Для меня было ясно, что тот «рабоче-крестьянский» парень, который летом 1950 года впервые переступил порог здания на Моховой, и выпускник МГУ, который спустя пять лет готовился к отъезду в Ставрополь, были уже во многом разными людьми.
Конечно, семья дала важнейший нравственный импульс моему становлению как личности и гражданина. Конечно, дальнейшему моему формированию во многом способствовали школа и учителя. Я благодарен и своим старшим товарищам — механизаторам, которые научили меня работать и помогли осознать систему ценностей человека труда. И все-таки именно Московский университет дал основательные знания и духовный заряд, определившие мой жизненный выбор. Именно здесь начался длительный, растянувшийся на годы процесс переосмысления истории страны, ее настоящего и будущего. Твердо могу сказать: без этих пяти лет Горбачев-политик не состоялся бы.
Заданная университетом интеллектуальная высота надолго избавила меня от самомнения и самоуверенности. Она помогла мне выстоять в самые трудные дни последующей жизни, когда жизненная среда моя, сфера общения стала совершенно другой, где ценилась не интеллигентность, а совсем иные «добродетели».
Читая биографические повести и романы, я обратил внимание на то, что некоторые их герои ужасно гордились испытаниями, которые выпали на их долю. Своими «университетами» они считали саму жизнь. В моей жизни было разное, хватало и невзгод. Но все-таки я считаю, что университет за моими плечами только один — это Московский государственный университет имени М.В.Ломоносова.
Глава 4. Проба сил
Провинциальный город
В Ставрополе меня никто не встречал. Вещи оставил на вокзале в камере хранения и пошел искать пристанище. Город знал плохо, бывал в нем до этого лишь наездами. Нашел гостиницу, называлась она «Эльбрус». В ней я и расположился. Уплатил за койку и пошел бродить по улицам.
Город поразил меня роскошной зеленью и своим классически провинциальным обликом. Редко трех-четырехэтажные, в основном одно- и двухэтажные дома, облепленные пристройками и надстройками той самой непонятной архитектуры, которая характерна для многих городков российской глубинки. Над каждым домом труба как свидетельство отсутствия централизованного отопления. Потом я узнал, что в городе нет и централизованного водоснабжения, и канализации.
Центр расположен на возвышенной части. Там же — остатки старой крепостной стены. Рассказывали, что до войны здесь же стоял великолепный старый собор, но в 1942 году, когда нависла угроза оккупации, его взорвали. Огромную часть старого города до 60-х годов занимали центральная площадь и Верхний рынок, куда съезжались торговать сельскохозяйственной продукцией со всего края и соседних областей.

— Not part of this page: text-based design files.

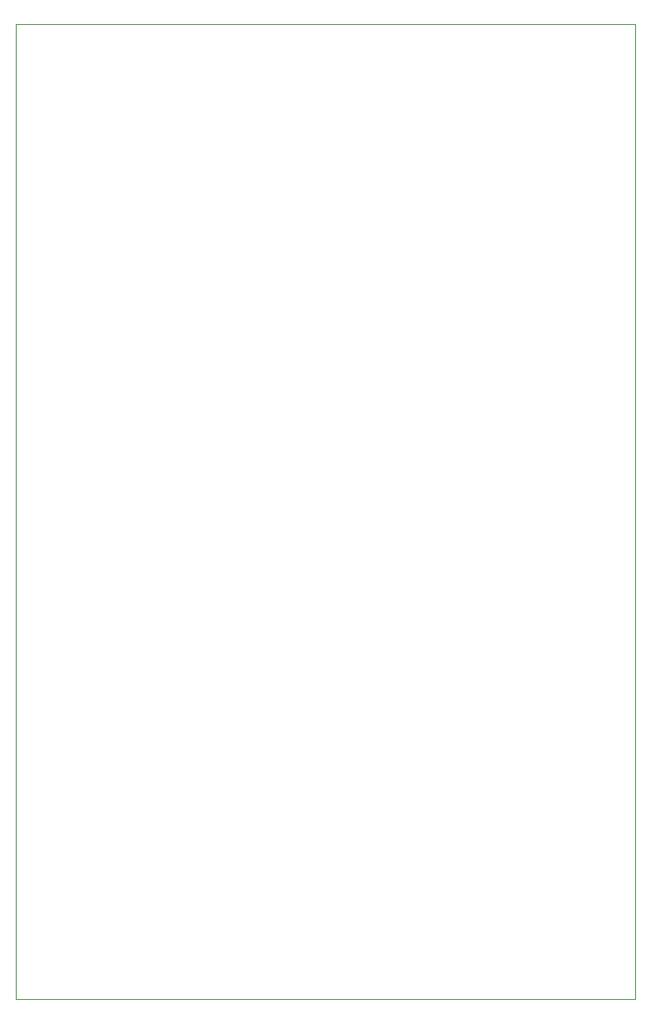
<source format=gbr>
G04 #@! TF.GenerationSoftware,KiCad,Pcbnew,(5.1.4)-1*
G04 #@! TF.CreationDate,2020-05-29T20:32:19+02:00*
G04 #@! TF.ProjectId,MicroChip PICKit 3 Demo Board,4d696372-6f43-4686-9970-205049434b69,v01*
G04 #@! TF.SameCoordinates,Original*
G04 #@! TF.FileFunction,Profile,NP*
%FSLAX46Y46*%
G04 Gerber Fmt 4.6, Leading zero omitted, Abs format (unit mm)*
G04 Created by KiCad (PCBNEW (5.1.4)-1) date 2020-05-29 20:32:19*
%MOMM*%
%LPD*%
G04 APERTURE LIST*
%ADD10C,0.050000*%
G04 APERTURE END LIST*
D10*
X93440000Y-35480000D02*
X93440000Y-134620000D01*
X156480000Y-35480000D02*
X93440000Y-35480000D01*
X156480000Y-134620000D02*
X156480000Y-35480000D01*
X93440000Y-134620000D02*
X156480000Y-134620000D01*
M02*

</source>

По периметру площади уникальные здания, составляющие местную достопримечательность: бывшая гимназия, где учился Герман Лопатин — яркая, крупная личность, первый переводчик «Капитала» Маркса на русский язык; бывший Институт благородных девиц (ныне Педагогический институт); приземистый, будто пришитый к земле одноэтажный дом, где когда-то «стоял» командующий Кавказскими войсками; здание бывшего Дворянского собрания (Дом офицеров); Драматический театр (первый на Кавказе) и дом губернатора, в котором разместился крайком партии. На спуске к прудам стоит искореженный временем 700-летний дуб. Из поколения в поколение передавалось, якобы это было одно из любимейших мест М.Ю.Лермонтова. И вспомнилось мне его стихотворение «Выхожу один я на дорогу…». В конце звучит тема, возможно, навеянная встречами со ставропольским дубом.